Answers could be also be of two types,
- Short form Answers: where the answer is brief and to the point.
  - In the above examples, the answer (Mohit) is in short form. Majority of the closed domain QA models generate short form answers as they follow extractive approach of finding answer.
  - For this, encoder based architectures (like BERT) can be used. The input can be provided as [CLS] question [SEP] context [SEP]
  - As output, we compute probabilities of two special logits -- answer start and answer end. This gives the exact position of the answer. In reality, we apply softmax on the output logits values to get probabilistic estimation for each token in the input.
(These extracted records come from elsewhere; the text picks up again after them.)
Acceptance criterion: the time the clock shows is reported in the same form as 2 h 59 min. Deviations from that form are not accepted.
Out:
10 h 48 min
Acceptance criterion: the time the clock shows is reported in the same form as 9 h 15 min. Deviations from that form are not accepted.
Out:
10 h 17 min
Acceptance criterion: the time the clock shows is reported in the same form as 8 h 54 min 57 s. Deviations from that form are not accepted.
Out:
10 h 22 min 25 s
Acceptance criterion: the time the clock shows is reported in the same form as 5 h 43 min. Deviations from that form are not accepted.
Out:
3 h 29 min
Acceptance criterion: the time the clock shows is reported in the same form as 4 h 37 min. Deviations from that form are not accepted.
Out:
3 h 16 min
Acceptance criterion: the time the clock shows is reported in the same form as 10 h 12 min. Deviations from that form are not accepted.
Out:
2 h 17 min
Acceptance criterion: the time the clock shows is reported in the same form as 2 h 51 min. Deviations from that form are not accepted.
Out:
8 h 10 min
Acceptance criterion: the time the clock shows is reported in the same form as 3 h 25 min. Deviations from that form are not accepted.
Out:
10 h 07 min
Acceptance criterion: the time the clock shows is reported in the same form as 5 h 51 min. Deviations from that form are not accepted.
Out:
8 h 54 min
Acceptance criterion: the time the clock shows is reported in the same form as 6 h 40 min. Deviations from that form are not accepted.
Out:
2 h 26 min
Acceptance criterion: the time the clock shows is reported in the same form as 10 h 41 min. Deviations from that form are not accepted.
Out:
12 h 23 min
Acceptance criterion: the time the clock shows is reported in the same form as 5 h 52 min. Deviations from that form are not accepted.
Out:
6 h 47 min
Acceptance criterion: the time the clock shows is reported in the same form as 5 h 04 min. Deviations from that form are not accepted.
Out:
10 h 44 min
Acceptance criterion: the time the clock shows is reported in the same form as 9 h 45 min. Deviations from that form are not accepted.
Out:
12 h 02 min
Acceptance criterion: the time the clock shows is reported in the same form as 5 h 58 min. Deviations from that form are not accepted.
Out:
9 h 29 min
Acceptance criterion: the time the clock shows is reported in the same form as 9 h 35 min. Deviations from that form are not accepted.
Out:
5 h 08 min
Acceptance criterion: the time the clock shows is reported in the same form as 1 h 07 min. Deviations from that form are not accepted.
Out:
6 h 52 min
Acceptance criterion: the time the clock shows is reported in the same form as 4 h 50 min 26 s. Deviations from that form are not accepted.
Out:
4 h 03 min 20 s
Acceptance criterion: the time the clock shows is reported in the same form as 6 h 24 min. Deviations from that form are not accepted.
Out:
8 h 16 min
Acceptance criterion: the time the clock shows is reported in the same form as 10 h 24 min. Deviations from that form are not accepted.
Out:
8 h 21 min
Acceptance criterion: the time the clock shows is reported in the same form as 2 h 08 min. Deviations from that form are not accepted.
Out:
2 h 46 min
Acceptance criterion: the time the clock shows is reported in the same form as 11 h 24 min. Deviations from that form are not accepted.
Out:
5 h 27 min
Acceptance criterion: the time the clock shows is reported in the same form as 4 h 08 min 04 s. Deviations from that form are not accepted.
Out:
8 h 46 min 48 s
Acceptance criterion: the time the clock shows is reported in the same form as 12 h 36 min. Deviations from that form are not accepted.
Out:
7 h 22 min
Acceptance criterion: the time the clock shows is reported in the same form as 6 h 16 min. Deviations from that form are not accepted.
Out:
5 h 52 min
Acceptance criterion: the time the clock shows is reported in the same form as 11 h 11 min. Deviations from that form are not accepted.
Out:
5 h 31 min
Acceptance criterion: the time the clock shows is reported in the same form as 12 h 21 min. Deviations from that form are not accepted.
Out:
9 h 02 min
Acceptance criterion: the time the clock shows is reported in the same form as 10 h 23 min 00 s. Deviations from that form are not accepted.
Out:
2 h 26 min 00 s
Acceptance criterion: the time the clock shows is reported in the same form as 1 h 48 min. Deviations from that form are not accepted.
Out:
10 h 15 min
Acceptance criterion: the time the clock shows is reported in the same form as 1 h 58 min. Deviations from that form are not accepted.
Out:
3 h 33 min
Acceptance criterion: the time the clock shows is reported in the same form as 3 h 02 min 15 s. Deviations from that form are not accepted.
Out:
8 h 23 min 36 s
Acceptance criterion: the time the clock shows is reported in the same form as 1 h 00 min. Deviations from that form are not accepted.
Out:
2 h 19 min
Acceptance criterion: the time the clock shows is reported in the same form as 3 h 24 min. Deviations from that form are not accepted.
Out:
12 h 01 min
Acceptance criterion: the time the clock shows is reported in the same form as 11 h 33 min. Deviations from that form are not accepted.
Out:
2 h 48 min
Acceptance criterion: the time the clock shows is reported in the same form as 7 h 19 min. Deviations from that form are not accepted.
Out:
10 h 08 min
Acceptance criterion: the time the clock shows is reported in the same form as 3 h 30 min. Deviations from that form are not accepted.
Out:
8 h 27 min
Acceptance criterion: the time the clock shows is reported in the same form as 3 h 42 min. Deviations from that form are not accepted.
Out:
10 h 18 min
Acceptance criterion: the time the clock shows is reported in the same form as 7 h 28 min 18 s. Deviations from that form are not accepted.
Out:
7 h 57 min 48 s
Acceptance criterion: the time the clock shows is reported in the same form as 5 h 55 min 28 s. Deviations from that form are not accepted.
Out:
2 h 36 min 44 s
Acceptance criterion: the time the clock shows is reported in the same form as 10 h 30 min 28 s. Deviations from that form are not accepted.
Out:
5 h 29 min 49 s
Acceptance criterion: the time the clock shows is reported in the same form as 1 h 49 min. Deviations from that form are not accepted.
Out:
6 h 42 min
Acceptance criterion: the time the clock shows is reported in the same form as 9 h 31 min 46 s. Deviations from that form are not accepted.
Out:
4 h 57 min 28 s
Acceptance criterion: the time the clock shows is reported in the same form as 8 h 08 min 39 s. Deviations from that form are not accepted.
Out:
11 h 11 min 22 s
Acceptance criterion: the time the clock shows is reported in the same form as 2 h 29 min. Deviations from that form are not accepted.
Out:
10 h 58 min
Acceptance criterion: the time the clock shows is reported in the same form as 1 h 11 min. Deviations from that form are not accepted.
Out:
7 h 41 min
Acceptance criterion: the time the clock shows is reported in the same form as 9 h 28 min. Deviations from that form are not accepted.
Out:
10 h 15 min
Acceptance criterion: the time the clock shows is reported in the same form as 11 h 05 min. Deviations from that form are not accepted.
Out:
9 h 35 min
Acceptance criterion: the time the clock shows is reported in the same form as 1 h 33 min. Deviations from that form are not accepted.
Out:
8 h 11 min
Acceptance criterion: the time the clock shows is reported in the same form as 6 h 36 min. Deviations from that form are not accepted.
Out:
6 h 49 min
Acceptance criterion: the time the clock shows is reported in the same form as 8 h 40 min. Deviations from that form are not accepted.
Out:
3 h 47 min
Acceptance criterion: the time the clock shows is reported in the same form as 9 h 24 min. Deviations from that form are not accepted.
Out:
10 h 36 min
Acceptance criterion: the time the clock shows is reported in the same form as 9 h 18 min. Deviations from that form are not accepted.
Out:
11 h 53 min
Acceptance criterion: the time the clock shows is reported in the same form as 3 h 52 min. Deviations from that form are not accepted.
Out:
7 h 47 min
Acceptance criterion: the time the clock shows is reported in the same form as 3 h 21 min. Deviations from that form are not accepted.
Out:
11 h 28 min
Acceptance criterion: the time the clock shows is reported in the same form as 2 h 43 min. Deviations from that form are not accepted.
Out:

  Behavior of Short form closed QA system. [Top] In case the answer is present in the context, answer start and end token's probabilties can be utilised to get the answer. [Bottom] In case answer is missing, [CLS] is predicted.
  - We pick the pair (answer start and end logit) that has the highest probability (product of their individual probability) and it's a valid answer (answer with positive or zero length and answer with tokens only from context). If we go greedy i.e. pick the top_n = 1 for both logits, we will get the pair with the highest probability but it is not guaranteed to be a valid answer.
  - To mitigate this, we pick top_n (~10-20) highest probability tokens for both start and end answer values. This gives us \(n^2\) possibilities of answers that can be explored to find the valid answer.
  Note
  
  To solve similar tasks, BERT utilises different task specific heads on top of the BERT encoder. In the case of QA, a head could be simple feed forward layer with two classes - answer start and answer end. The same head is applied to each token in the BERT output, and probability of the both classes are computed.
- Long form Answers: where the answer is descriptive, standalone and may also contain additional details.
  - For the above example, long form answer could be Mohit is the author of Lazy Data Scientist.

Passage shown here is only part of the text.